Friday, May 04, 2007

A positive legacy for our children

It’s a strange day for a parent when you suddenly realise you can have full scale conversations with your child.


What used to be a few passing references to broom brooms, nee naws, woof woofs and din dins has somewhere over the past year evolved into full blown conversations about how our car is driving along the Crescent Link to see Fireman Sam’s house before passing the dogs barking in the street on our way home for some lovely dinner of fishy fingers, potato ‘wobbles’ and peas. While we are at it, we may well pass the police station (PC Plum’s house) and several diggers, oil lorries and assorted modes of transport which the wee man can identify not only by their actual names but also by any corresponding names they may be known as in ‘Bob the Builder’.


From the moment we get in the car until the moment we reach our destination, I have a running commentary from my happy and contented little man.


The only respite we get from his constant chitter chatter is when he sleeps (and even then he has been known to chat in his sleep from time to time). He tends to wake up at full speed and run into our room to launch into detailed retellings of his latest dreams.


More than anything, I think it is this ability of his to talk the hind legs off a donkey that makes me realise just how fast he is growing up.


When he was a wee toot he always loved to gurgle and chat in his babyish way. I guess, much like his mammy, he likes the sound of his own voice. He was a stubborn wee so and so too though (much like his father I suppose, as anyone who knows me will tell you unequivocably that there isn’t a stubborn bone in my body).


For the first 18 months of his life he refused, and I mean blatantly refused, to say the word ‘mammy’. He would daddy me up and down. He knew the names of all his aunties and uncles, his cousins, his grandparents and of course his daddy but mammy was not on the radar.


“It’s a difficult word for them to say,” well meaning friends would soothe. It didn’t cut it with me. The wee man could almost manage Supercalifragilisticexpialidocious, so there was no way I was about to believe he couldn’t manage a simple maa- mee.


I was delighted the day he first managed it, but it seems like a blink of an eye since then and now we are discussing the weather, the pros and cons of both Smyths and Toys R Us and Arsenal’s latest form in the football. (Apparantly “Arsenal are the champions”- I’m not sure what of, but being a Liverpool supporter his daddy isn’t too impressed).

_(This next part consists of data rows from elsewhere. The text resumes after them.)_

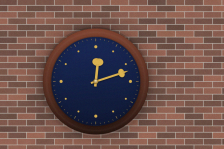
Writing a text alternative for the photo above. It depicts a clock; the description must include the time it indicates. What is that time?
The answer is 12:12
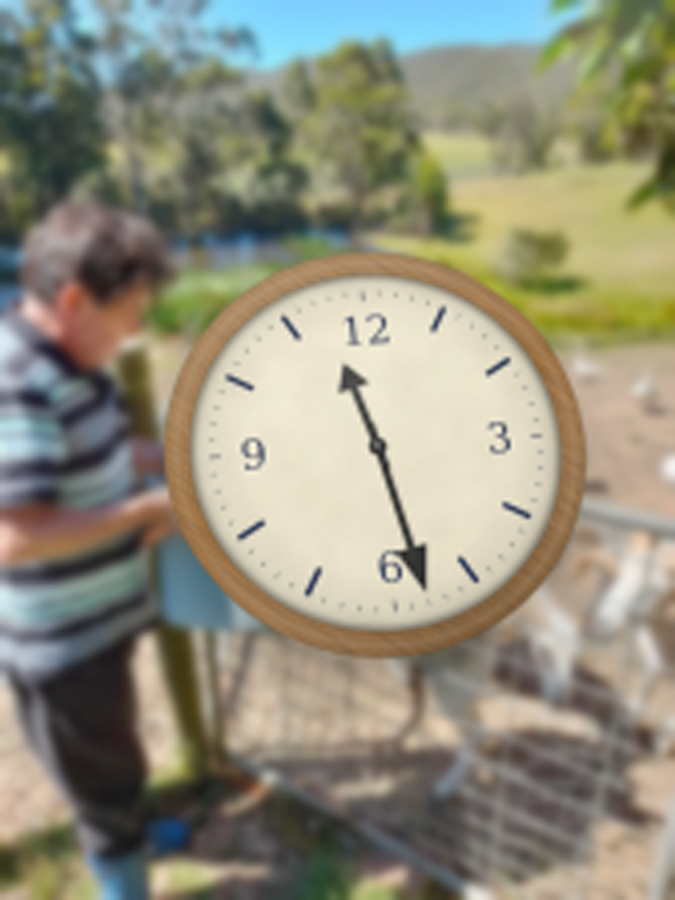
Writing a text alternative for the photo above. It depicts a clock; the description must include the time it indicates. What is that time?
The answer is 11:28
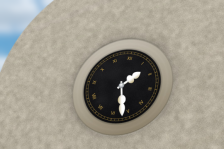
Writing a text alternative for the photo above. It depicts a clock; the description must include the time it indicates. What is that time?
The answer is 1:27
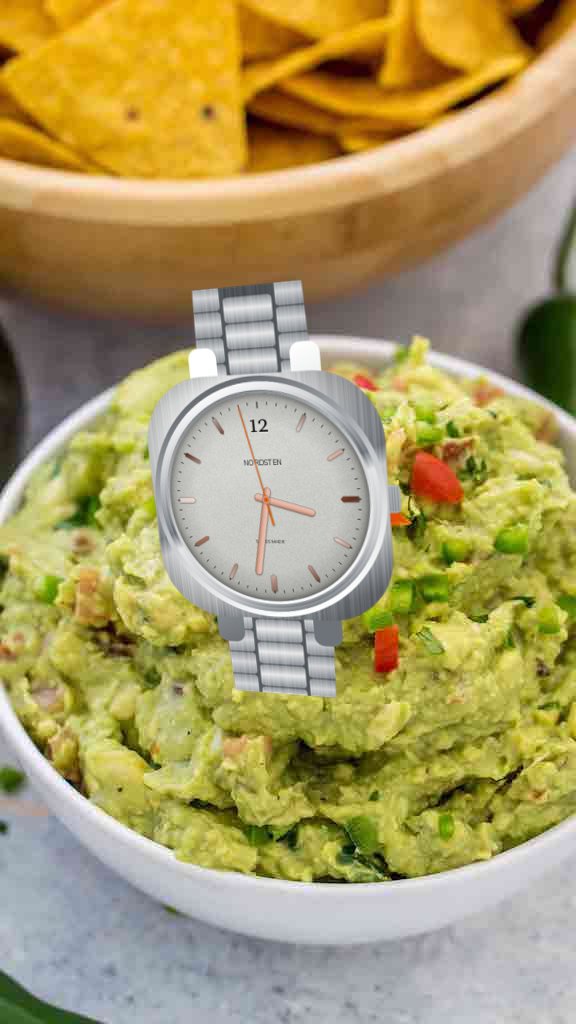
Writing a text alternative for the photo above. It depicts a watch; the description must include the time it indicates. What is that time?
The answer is 3:31:58
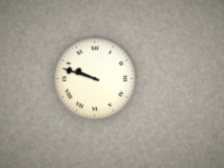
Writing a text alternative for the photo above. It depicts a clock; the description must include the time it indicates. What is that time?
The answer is 9:48
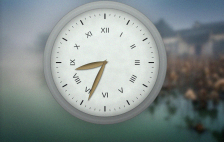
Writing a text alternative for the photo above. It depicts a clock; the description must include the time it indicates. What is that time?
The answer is 8:34
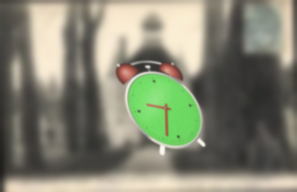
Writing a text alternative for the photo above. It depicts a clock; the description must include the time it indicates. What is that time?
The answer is 9:34
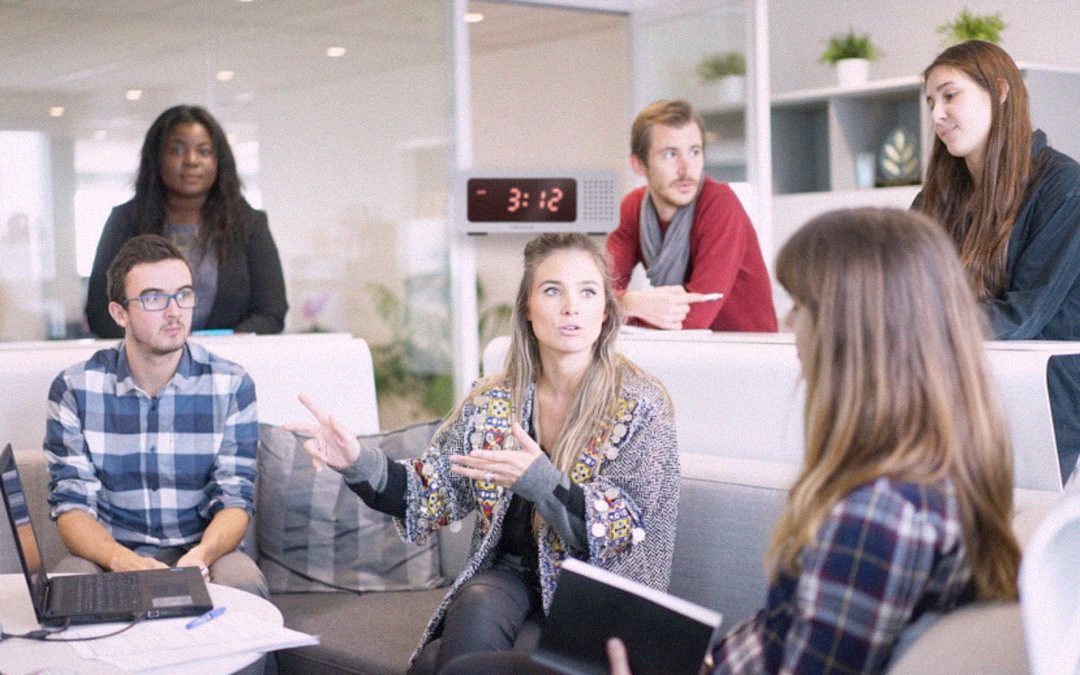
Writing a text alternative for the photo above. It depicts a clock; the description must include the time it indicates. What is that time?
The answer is 3:12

Admittedly there are times when I would give my last Rolo for a mute button, just for half an hour to allow me to watch Corrie in peace or make important phonecalls. The constant “mammy, mammy, mammy, mammy” can get a little grating when you are trying to catch up on the latest news on the phone.


But I love that we can communicate on such a nice level, and I’ve developed VPM (Very Proud Mammy) status when it comes to talking about my boy and his linguistic skills. His renditions of “I Love It When You Call” by The Feeling raises many a smile, as do his very special chicken prayers. (He thinks it is hilariously funny to adapt his prayers to his current animal of choice: “Angel of God, my guardian chicken, to whom God’s love commits me chicken, ever this chicken...”)

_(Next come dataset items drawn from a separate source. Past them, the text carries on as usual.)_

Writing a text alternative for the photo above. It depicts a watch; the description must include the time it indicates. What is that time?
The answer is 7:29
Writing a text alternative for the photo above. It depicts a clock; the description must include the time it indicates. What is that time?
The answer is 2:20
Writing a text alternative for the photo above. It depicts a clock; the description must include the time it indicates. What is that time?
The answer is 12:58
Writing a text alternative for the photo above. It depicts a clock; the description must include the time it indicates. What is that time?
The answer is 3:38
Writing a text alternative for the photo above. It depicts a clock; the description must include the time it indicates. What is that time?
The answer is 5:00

What all this comes back to though is the fact that we’ve been very lucky that our son has been enrolled on the Lifestart programme since birth. As part of that programme he has attended playgroups (which are a Godsend to his poor harrassed auntie who minds him) and Joe Jingles music classes. When we’ve been concerned with his development (such as his stark refusal to say ‘mammy’ and indeed his stark refusal until relatively recently to use the potty) there has been a friendly listening ear ready to assure us as neurotic first time parents that all is okay. (In fairness, I’m the neurotic one. Himself is so laid back he is almost horizontal).


I’ve seen my child, even though he has no siblings, grow to be a very sociable, content three year old and perhaps of equal importance I’ve seen my own confidence as a parent grow too. Let’s face it folks, becoming a parent is a bloody scary business. (And not only because of the whole birth/ tearing/ stitches aspect).

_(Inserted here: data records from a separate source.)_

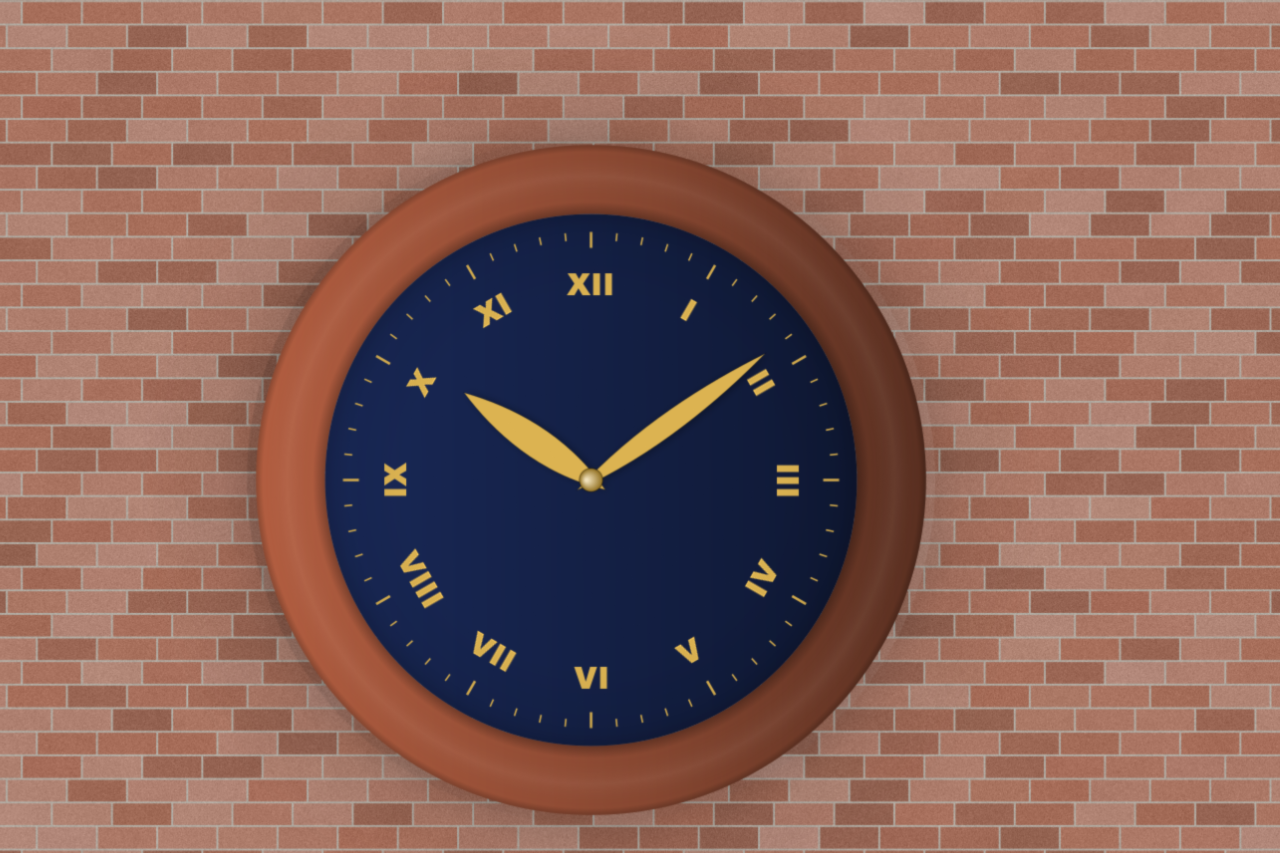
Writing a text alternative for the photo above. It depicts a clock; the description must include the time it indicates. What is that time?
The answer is 10:09
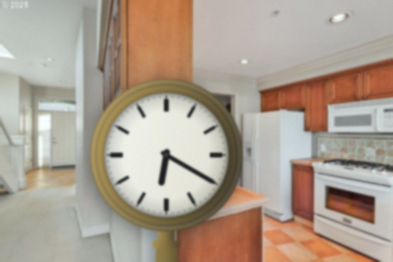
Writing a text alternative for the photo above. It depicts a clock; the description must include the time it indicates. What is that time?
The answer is 6:20
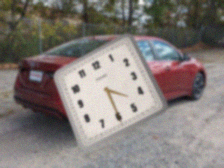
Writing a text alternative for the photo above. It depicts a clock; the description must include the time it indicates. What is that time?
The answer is 4:30
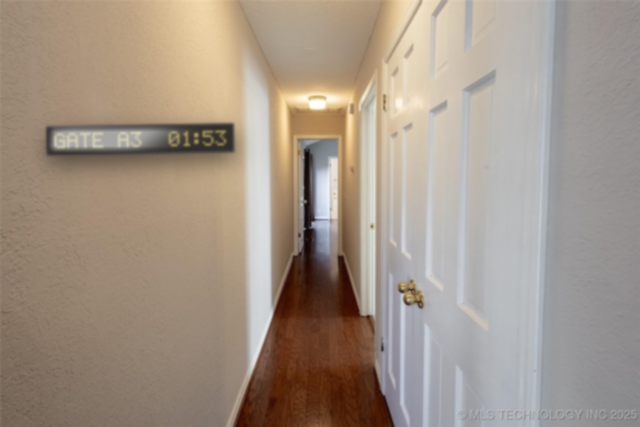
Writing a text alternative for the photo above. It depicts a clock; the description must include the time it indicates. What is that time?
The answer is 1:53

Suddenly you have responsibility for a wee creature who you want to shape to be the best he can be. Lifestart have helped me do that. Today the ‘Journal’ launches our Lifestart Baby Bursary campaign. We are delighted to support the organistion which has worked with hundreds of families in this city to make a real difference and to feel more content in themselves.


Like many organisations in this city though, Lifestart have to be more creative when it comes to fundraising and the Baby Bursary is a great scheme to invest in the young people of the future. Surely the one thing we all want for this city is a generation growing up happy, confident and well equipped for life.


There is much talk in this town of ‘legacies’- the legacy of the Troubles, the legacy of unemployment and under investment. This is the perfect chance to leave a positive legacy to our children.